Cento cronisti contro la traccia sui ‘maranza’ all’esame professionale: esposto all’Ordine per “linguaggio razzista”
di Massimo Arcangeli
Torno ancora sulle inaccettabili tracce sottoposte alla prova scritta della sessione autunnale dell’esame di Stato per l’accesso alla professione giornalistica che si è svolta il 28 ottobre alla Fiera di Roma, per la prima volta in modalità esclusivamente telematica. A sostenere la prova 256 candidati, che fra le tracce della sezione Attualità si sono visti proporre la seguente, la prima delle cinque da me denunciate in due diversi interventi: “Migliaia di persone a manifestare nelle piazze di mezza Italia, per il lavoro e per la Palestina, con grande ordine. Poi, immancabilmente, le violenze indiscriminate quanto inaccettabili, scatenate da anarchici, antagonisti, collettivi studenteschi. E dai ‘maranza’, un termine dello slang milanese, ora usato a livello nazionale, per definire un certo tipo di giovani, quasi sempre figli di immigrati di seconda generazione, molto spesso di origine africana. Cosa sta succedendo in Italia? Dal mondo politico e sociale quali proposte stanno emergendo per fronteggiare un fenomeno così preoccupante?”.

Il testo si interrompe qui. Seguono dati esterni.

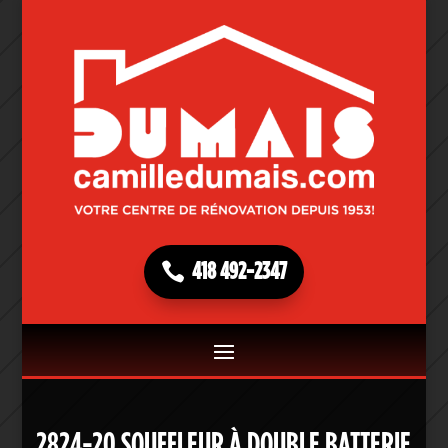
418 492-2347
2824-20 SOUFFLEUR À DOUBLE BATTERIE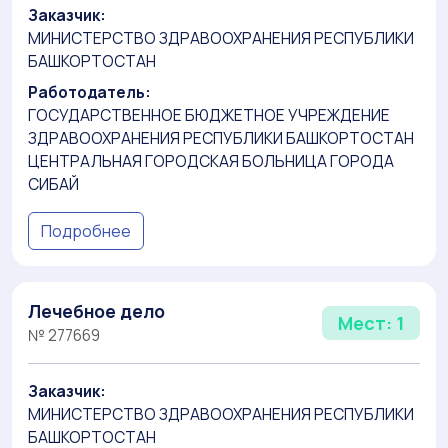
Заказчик:
МИНИСТЕРСТВО ЗДРАВООХРАНЕНИЯ РЕСПУБЛИКИ
БАШКОРТОСТАН
Работодатель:
ГОСУДАРСТВЕННОЕ БЮДЖЕТНОЕ УЧРЕЖДЕНИЕ
ЗДРАВООХРАНЕНИЯ РЕСПУБЛИКИ БАШКОРТОСТАН
ЦЕНТРАЛЬНАЯ ГОРОДСКАЯ БОЛЬНИЦА ГОРОДА
СИБАЙ
Подробнее
Лечебное дело
Мест: 1
№ 277669
Заказчик:
МИНИСТЕРСТВО ЗДРАВООХРАНЕНИЯ РЕСПУБЛИКИ
БАШКОРТОСТАН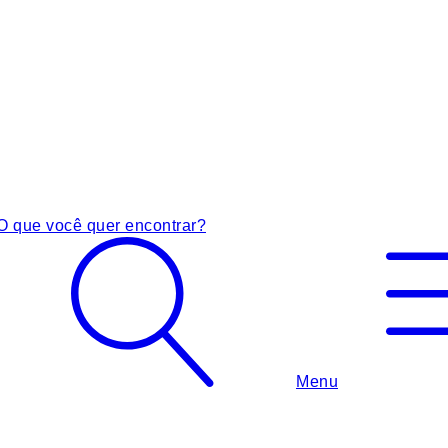
O que você quer encontrar?
Menu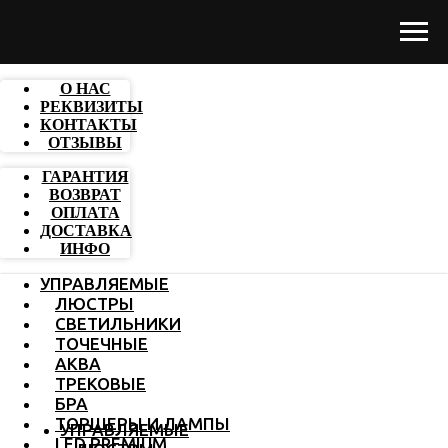
О НАС
РЕКВИЗИТЫ
КОНТАКТЫ
ОТЗЫВЫ
ГАРАНТИЯ
ВОЗВРАТ
ОПЛАТА
ДОСТАВКА
ИНФО
УПРАВЛЯЕМЫЕ
ЛЮСТРЫ
СВЕТИЛЬНИКИ
ТОЧЕЧНЫЕ
АКВА
ТРЕКОВЫЕ
БРА
ТОРШЕРЫ И ЛАМПЫ
УПРАВЛЯЕМЫЕ
LED PREMIUM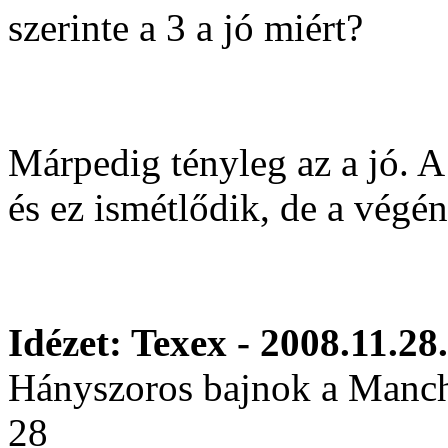
szerinte a 3 a jó miért?
Márpedig tényleg az a jó. A
és ez ismétlődik, de a végé
Idézet: Texex - 2008.11.28
Hányszoros bajnok a Manche
28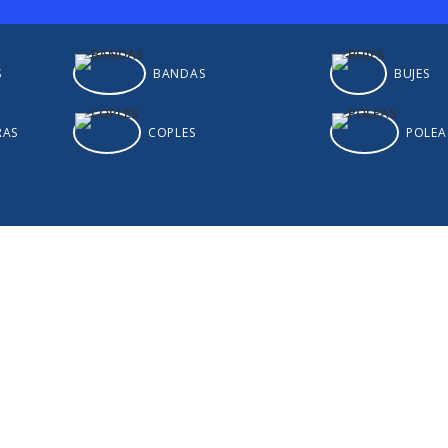
S
BANDAS
BUJES
RAS
COPLES
POLEA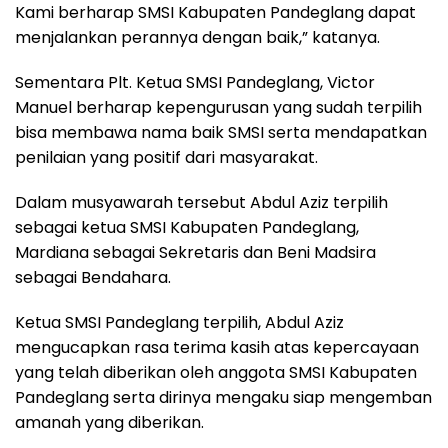
Kami berharap SMSI Kabupaten Pandeglang dapat
menjalankan perannya dengan baik,” katanya.
Sementara Plt. Ketua SMSI Pandeglang, Victor
Manuel berharap kepengurusan yang sudah terpilih
bisa membawa nama baik SMSI serta mendapatkan
penilaian yang positif dari masyarakat.
Dalam musyawarah tersebut Abdul Aziz terpilih
sebagai ketua SMSI Kabupaten Pandeglang,
Mardiana sebagai Sekretaris dan Beni Madsira
sebagai Bendahara.
Ketua SMSI Pandeglang terpilih, Abdul Aziz
mengucapkan rasa terima kasih atas kepercayaan
yang telah diberikan oleh anggota SMSI Kabupaten
Pandeglang serta dirinya mengaku siap mengemban
amanah yang diberikan.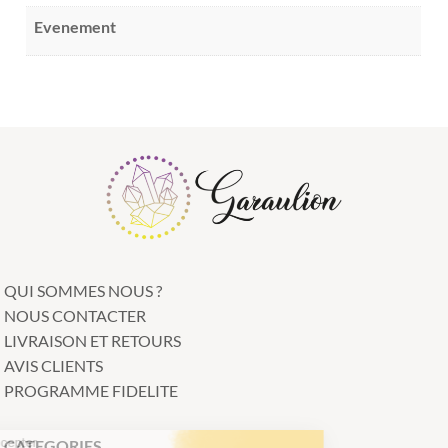
Evenement
QUI SOMMES NOUS ?
NOUS CONTACTER
LIVRAISON ET RETOURS
AVIS CLIENTS
PROGRAMME FIDELITE
Continuer sans accepter
CATEGORIES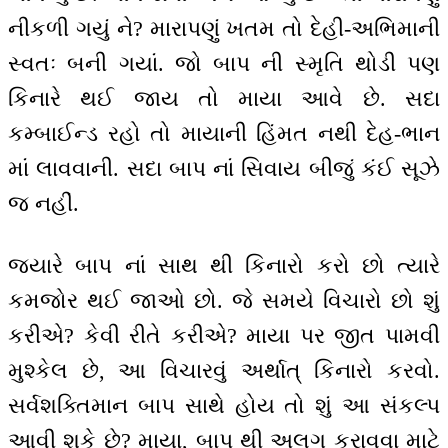
નીકળી ગયું ને? મારાપણું ખતમ તો દેહી-અભિમાની
સ્વતઃ બની ગયાં. જો બાપ ની સ્મૃતિ થોડી પણ
કિનારે થઈ જાય તો માયા આવે છે. સદા
કમ્બાઈન્ડ રહો તો માયાની હિંમત નથી દેહ-ભાન
માં લાવવાની. સદા બાપ નાં સિવાય બીજું કંઈ સૂઝે
જ નહીં.
જ્યારે બાપ નાં સાથ થી કિનારો કરો છો ત્યારે
કમજોર થઈ જાઓ છો. જે સમયે વિચારો છો શું
કરીએ? કેવી રીતે કરીએ? માયા પર જીત પામવી
મુશ્કેલ છે, આ વિચારવું અર્થાત્ કિનારો કરવો.
સર્વશક્તિમાન બાપ સાથે હોય તો શું આ સંકલ્પ
આવી શકે છે? માયા, બાપ થી અલગ કરાવવા માટે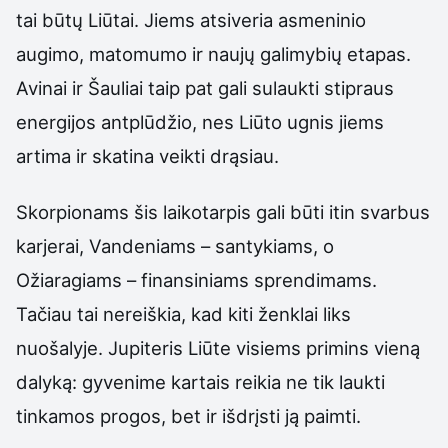
tai būtų Liūtai. Jiems atsiveria asmeninio
augimo, matomumo ir naujų galimybių etapas.
Avinai ir Šauliai taip pat gali sulaukti stipraus
energijos antplūdžio, nes Liūto ugnis jiems
artima ir skatina veikti drąsiau.
Skorpionams šis laikotarpis gali būti itin svarbus
karjerai, Vandeniams – santykiams, o
Ožiaragiams – finansiniams sprendimams.
Tačiau tai nereiškia, kad kiti ženklai liks
nuošalyje. Jupiteris Liūte visiems primins vieną
dalyką: gyvenime kartais reikia ne tik laukti
tinkamos progos, bet ir išdrįsti ją paimti.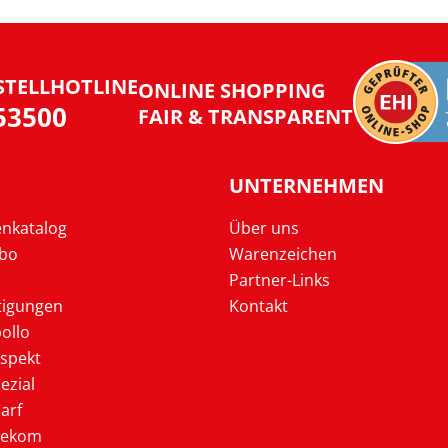
STELLHOTLINE
ONLINE SHOPPING
953500
FAIR & TRANSPARENT
UNTERNEHMEN
enkatalog
Über uns
Abo
Warenzeichen
Partner-Links
tigungen
Kontakt
ollo
ospekt
ezial
arf
lekom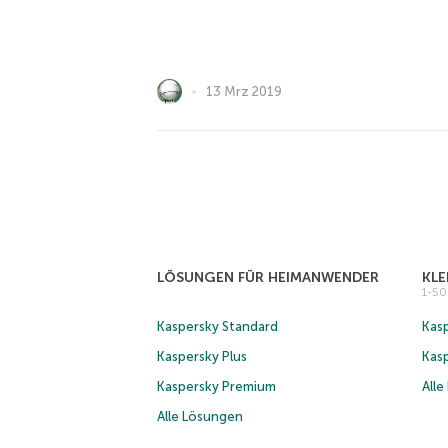
13 Mrz 2019
LÖSUNGEN FÜR HEIMANWENDER
KL
1-5
Kaspersky Standard
Kasp
Kaspersky Plus
Kas
Kaspersky Premium
All
Alle Lösungen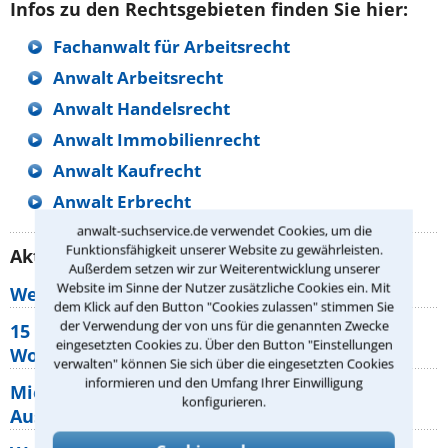
Infos zu den Rechtsgebieten finden Sie hier:
Fachanwalt für Arbeitsrecht
Anwalt Arbeitsrecht
Anwalt Handelsrecht
Anwalt Immobilienrecht
Anwalt Kaufrecht
Anwalt Erbrecht
anwalt-suchservice.de verwendet Cookies, um die
Funktionsfähigkeit unserer Website zu gewährleisten.
Aktuelle Rechtstipps unserer Redaktion
Außerdem setzen wir zur Weiterentwicklung unserer
Website im Sinne der Nutzer zusätzliche Cookies ein. Mit
Wer muss Zweitwohnungssteuer zahlen?
dem Klick auf den Button "Cookies zulassen" stimmen Sie
der Verwendung der von uns für die genannten Zwecke
15 elementare Rechte, die jeder
eingesetzten Cookies zu. Über den Button "Einstellungen
Wohnungseigentümer kennen sollte
verwalten" können Sie sich über die eingesetzten Cookies
informieren und den Umfang Ihrer Einwilligung
Mietpreisbremse 2026: Alle Regeln,
konfigurieren.
Ausnahmen und Rechte für Mieter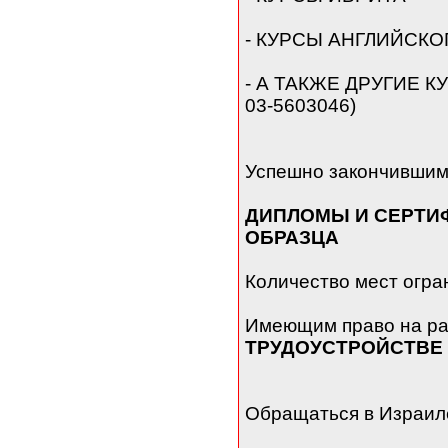
- КУРСЫ АНГЛИЙСКО
- А ТАКЖЕ ДРУГИЕ КУ
03-5603046)
Успешно закончившим
ДИПЛОМЫ И СЕРТИ
ОБРАЗЦА
Количество мест огра
Имеющим право на ра
ТРУДОУСТРОЙСТВЕ
Обращаться в Израил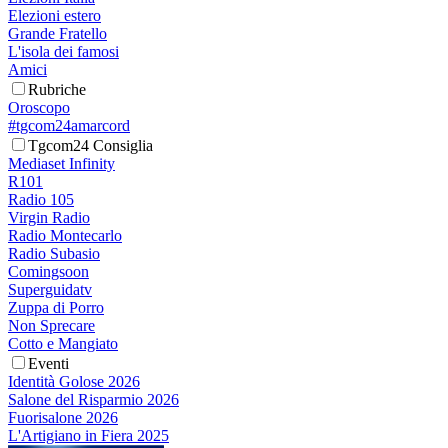
Elezioni estero
Grande Fratello
L'isola dei famosi
Amici
Rubriche
Oroscopo
#tgcom24amarcord
Tgcom24 Consiglia
Mediaset Infinity
R101
Radio 105
Virgin Radio
Radio Montecarlo
Radio Subasio
Comingsoon
Superguidatv
Zuppa di Porro
Non Sprecare
Cotto e Mangiato
Eventi
Identità Golose 2026
Salone del Risparmio 2026
Fuorisalone 2026
L'Artigiano in Fiera 2025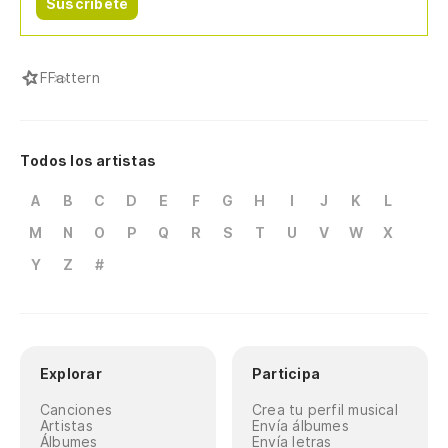
Suscríbete
F
Fattern
Todos los artistas
A
B
C
D
E
F
G
H
I
J
K
L
M
N
O
P
Q
R
S
T
U
V
W
X
Y
Z
#
Explorar
Participa
Canciones
Crea tu perfil musical
Artistas
Envía álbumes
Álbumes
Envía letras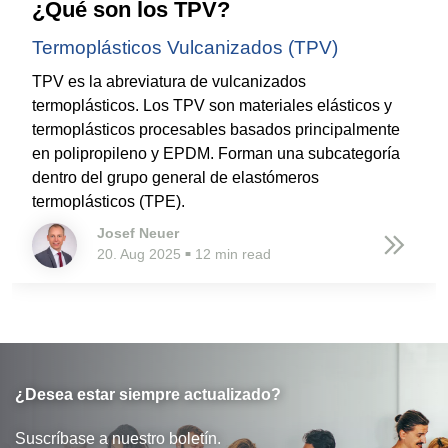
¿Qué son los TPV?
Termoplásticos Vulcanizados (TPV)
TPV es la abreviatura de vulcanizados
termoplásticos. Los TPV son materiales elásticos y
termoplásticos procesables basados principalmente
en polipropileno y EPDM. Forman una subcategoría
dentro del grupo general de elastómeros
termoplásticos (TPE).
Josef Neuer
20. Aug 2025
12 min read
■
¿Desea estar siempre actualizado?
Suscríbase a nuestro boletín.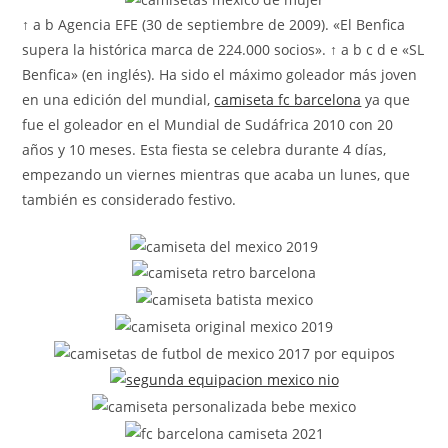
↑ a b Agencia EFE (30 de septiembre de 2009). «El Benfica
supera la histórica marca de 224.000 socios». ↑ a b c d e «SL
Benfica» (en inglés). Ha sido el máximo goleador más joven
en una edición del mundial,
camiseta fc barcelona
ya que
fue el goleador en el Mundial de Sudáfrica 2010 con 20
años y 10 meses. Esta fiesta se celebra durante 4 días,
empezando un viernes mientras que acaba un lunes, que
también es considerado festivo.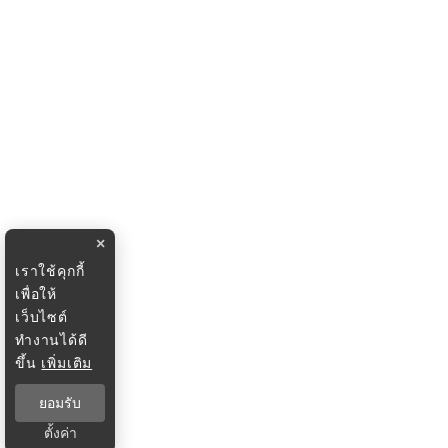
×
เราใช้คุกกี้
เพื่อให้
เว็บไซต์
ทำงานได้ดี
ขึ้น
เพิ่มเติม
ยอมรับ
ตั้งค่า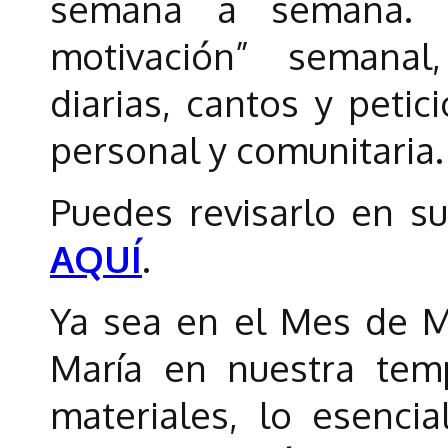
semana a semana. C
motivación” semanal
diarias, cantos y peti
personal y comunitaria.
Puedes revisarlo en 
AQUÍ
.
Ya sea en el Mes de Ma
María en nuestra tem
materiales, lo esenci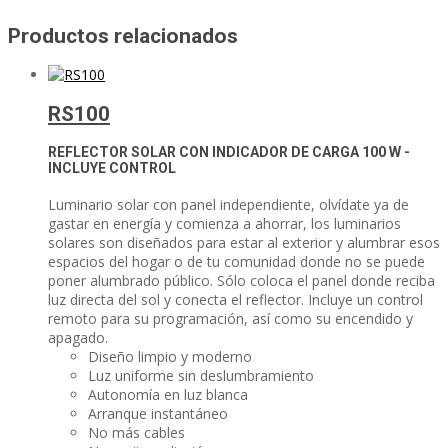
Productos relacionados
RS100
REFLECTOR SOLAR CON INDICADOR DE CARGA
100 W -
INCLUYE CONTROL
Luminario solar con panel independiente, olvídate ya de
gastar en energía y comienza a ahorrar, los luminarios
solares son diseñados para estar al exterior y alumbrar esos
espacios del hogar o de tu comunidad donde no se puede
poner alumbrado público. Sólo coloca el panel donde reciba
luz directa del sol y conecta el reflector. Incluye un control
remoto para su programación, así como su encendido y
apagado.
Diseño limpio y moderno
Luz uniforme sin deslumbramiento
Autonomía en luz blanca
Arranque instantáneo
No más cables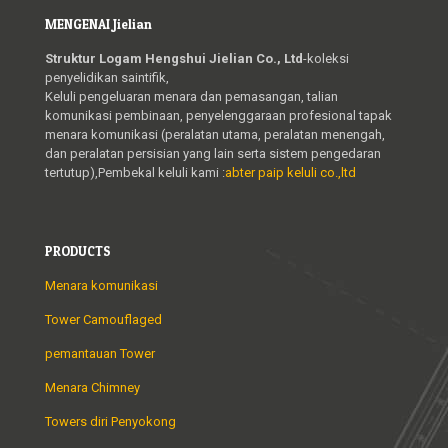
MENGENAI Jielian
Struktur Logam Hengshui Jielian Co., Ltd
-koleksi
penyelidikan saintifik,
Keluli pengeluaran menara dan pemasangan, talian
komunikasi pembinaan, penyelenggaraan profesional tapak
menara komunikasi (peralatan utama, peralatan menengah,
dan peralatan persisian yang lain serta sistem pengedaran
tertutup),Pembekal keluli kami :
abter paip keluli co.,ltd
PRODUCTS
Menara komunikasi
Tower Camouflaged
pemantauan Tower
Menara Chimney
Towers diri Penyokong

Su questa incredibile traccia, che non abbisogna di commenti, è ora partita una raccolta firme per un esposto, da presentare all’Ordine Dei Giornalisti, firmato, al momento in cui scrivo, da 96 persone tra giornalisti e pubblicisti. La generalizzazione sui maranza, il passaggio incriminato, viene giudicata dai firmatari “profondamente inopportuna, discriminatoria e contraria ai principi deontologici del giornalismo, in quanto: 1. Veicola e legittima un pregiudizio razziale, associando in modo diretto e arbitrario la violenza e il disordine pubblico a giovani ‘figli di immigrati’ e ‘molto spesso di origine africana’; 2. Rende l’origine etnica un fattore esplicativo del comportamento deviante, una logica che contrasta con la Carta di Roma, con la Carta dei Doveri del Giornalista e con i principi costituzionali di uguaglianza e non discriminazione; 3. Normalizza uno stereotipo linguistico (‘maranza’) che nei fatti è diventato una categoria stigmatizzante, usata per etichettare e marginalizzare adolescenti delle periferie, in particolare con background migratorio”.
Il documento richiama quindi l’attenzione sul Codice deontologico delle giornaliste e dei giornalisti approvato dal Consiglio Nazionale dell’Ordine l’11 dicembre 2024, ed entrato in vigore il primo giugno scorso. A essere interessati sono l’art. 4 (Decoro e dignità professionale), l’art. 8 (Diritti fondamentali) e l’art. 14 (Persone migranti e rifugiate) del Codice, con riferimento ai quali i 96 firmatari dichiarano rispettivamente: “l’uso di un linguaggio stigmatizzante (‘maranza’), la stigmatizzazione di giovani con background migratorio e la costruzione di un nesso generalizzato tra origine etnica / status migratorio e comportamento deviante è lesiva della dignità della persona, e compromette il decoro della professione e la dignità delle persone”; “la traccia contravviene al rispetto dei diritti fondamentali, tra cui quello alla non discriminazione”; “il riferimento all’‘origine africana’ come elemento descrittivo di una categoria comportamentale viola direttamente il principio che il giornalista ‘a) usi termini rispettosi e appropriati ed eviti la diffusione di informazioni imprecise, sommarie o distorte; b) non ricorra ad espressioni denigratorie o discriminatorie'”.
“Il riferimento al contesto migratorio/etnico nella traccia – concludono gli estensori dell’esposto, prima di chiedere di accertare ogni responsabilità in merito e di rettificare in forma ufficiale la traccia – contravviene poi ai principi della Carta di Roma, che esige un trattamento informativo rispettoso di migranti, richiedenti asilo, evitando stereotipi e associazioni indebite tra origine e devianza. Che un simile linguaggio sia stato non solo ammesso, ma inserito come base di una prova d’esame per futuri professionisti dell’informazione, è inaccettabile e gravemente lesivo della credibilità dell’Ordine stesso, oltre che dei valori di una professione fondata sul rispetto della persona, sull’accuratezza e sulla responsabilità sociale della parola”.